The marijuana farmer who insisted that I need a terrible thing in my life to keep me stable, had no knowledge of my capacity for activity or, further, my capacity for healing. (He also had a vested interested in marijuana so, I’m not sure discussing the euphoria involved in not smoking was really worthwhile).
I don’t even have that knowledge of my capacities. I do not know how much I can do for myself.
I do know that, since knowing him, I have decided that I am a writer and I must write all the time. I made that decision: I am a writer. I will write for the purpose of crafting an inclusive world for women to live in and I will not stop writing ever. Goodbye cigarettes. Hello the “occasional drink”. Inner peace and any junk similar to it, greetings.
Except that: When I feel I have nothing to write, I feel like numbing myself. When I fall behind in my writing, I hide in Vice. I steep in pain.

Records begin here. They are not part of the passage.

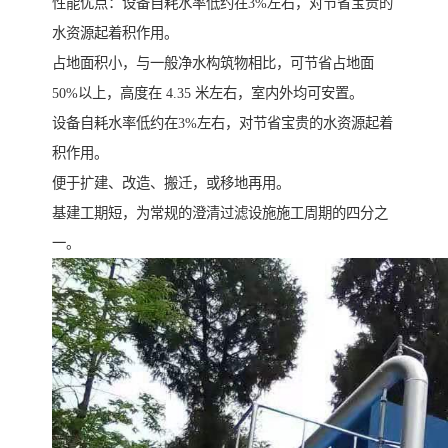
性能优点：设备自耗水率低约在3%左右，对节省宝贵的
水资源起着积作用。
占地面积小，与一般净水构筑物相比，可节省占地面
50%以上，高度在 4.35 米左右，室内外均可安置。
设备自耗水率低约在3%左右，对节省宝贵的水资源起着
积作用。
便于扩建、改造、搬迁，或移地再用。
基建工期短，为常规的澄清过滤设施施工周期的四分之
一。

I overwhelm myself with distraction and it takes me a while to get back to work.
This morning, numbing walk completely painful and therefore a failed vice, I returned home and hugged my dog while watching three hours of television and wondering if I should go buy a bunch of wine, rip off my nicotine patch and go wild.
I walked the dog again. Tried again. I wore two layers of everything this time (three layers on my feet if you include the boots). The walk was shorter and more controlled. We went to the pet store. I got a coffee. We came home.
I made sure to stretch. My hips are cranky and, moving them, I felt an immense release. The release did not provoke happiness. I am not any happier than the woman who was on the couch this morning but: I saw my pain. I can’t move it completely. I cannot accomplish the kind of organic happiness that just sort of fills my body and makes me feel like I am in love with everything, I have had that before, I believe it exists purposefully for us when we need it but it won’t happen today.
The sun is so beautiful, my desk faces such a stunning amount of light, I have sat down. I am working.
Working cannot be vice, not for an artist, because it is not a numbing agent.
I feel sick when I work, I feel like a beehive, working and buzzing with the kind of order only I understand and when I stop, I do feel like I should go back, like I should finish, like I should create a completion, like I didn’t do enough.
I do not feel drunk.
I do not feel repressively satisfied.
I do not feel like I ignored all my loved ones and embarrassed myself past the point of recourse.
I just feel purposeful. And, like I should go back and renew my purpose.
I still really want to smoke and I do not know how to fix that.
I was fine for a couple months and somehow the urge came back to me, hard, and I do not know how to fix it.
I do know that I have been putting off projects for a couple weeks.
A return is in order.
Last night, I paced through my apartment reading Austrian literature until night became Night and I had to go to sleep.
Maybe that’s the ticket for me: A bodily devotion to storytelling.
I am better than the woman on the couch. I think. I am a woman at her computer.